My first trig objective was Sir William Hill, which gives wonderful panoramic views across the whole of the Peak District.  Its a gentle climb out of the village, through woodlands and across green pastures, at one point you pass an abandoned lead mine, redundant industrial buildings incongruous in the landscape. A large badger set protects the trig from the Eyam approach and the dogs spent long moments with the snouts down the entrances trying to figure what the scent was. The eye can see right up the Derwent Valley, across to Kinder and Bleaklow, down to Bakewell and across Froggatt and Curbar edges. I sat and took it all in until two people arrived and I left to let them have the trig and the views in peace.

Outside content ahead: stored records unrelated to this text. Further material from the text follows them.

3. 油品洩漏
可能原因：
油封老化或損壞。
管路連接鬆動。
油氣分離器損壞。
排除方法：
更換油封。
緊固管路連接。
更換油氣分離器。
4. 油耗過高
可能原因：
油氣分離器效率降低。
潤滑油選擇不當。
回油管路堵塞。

SK 1084 7942 Abney Moor 416m
SK 1084 7942 Abney Moor 416m

I headed out to Abney Moor via Bretton Clough, a secluded valley sitting between the gritstone and limestone. The Abney Moor trig requires a degree of stealth, although I did not know this at the time. Crossing moorland to reach a stone wall that surrounds the glider airfield a decision has to be made. Do I hop over the wall and hope not to be noticed, or take the long walk round to ask permission. I know which is the right way and after choosing my course of action I strode through the gate that gives access to the trig from the airfield. There is a little plaque on the trig, placed there by  the glider club, which is ironic as they refuse access to  land based mortals. The views out to Castleton, Mam Tor and the Great Ridge are superb, below is industrial farm buildings blotting the landscape and filling every green patch with junk and rubbish. The sign on this side of the access gate stated no access to pedestrians, so I skirted the wall dropping down to reach a track that took me to Great Hucklow and the door of the pub slammed in my face just as I was about to enter, lovely people.

SK 1785 7397 Wardlow 370m
SK 1785 7397 Wardlow 370m

Head south along old walled trackways through rolling pasture, true limestone country this, the eye seeing for miles, and aim for Wardlow and another stealth trig, protected by drystone walls and gated farmland. No easy access and definitely walls and fences to climb over. This trig a high point in the land around, the vistas long and low, I sat in the fading light, my back to the pillar and just watched.  A bird of prey, I could not tell you which, soared up from Cressbrook Dale and quartered the land.

A long walk back to Eyam across pasture and through squeeze stiles, entering Eyam from the old Tideswell Lane and then along quieter streets to the end.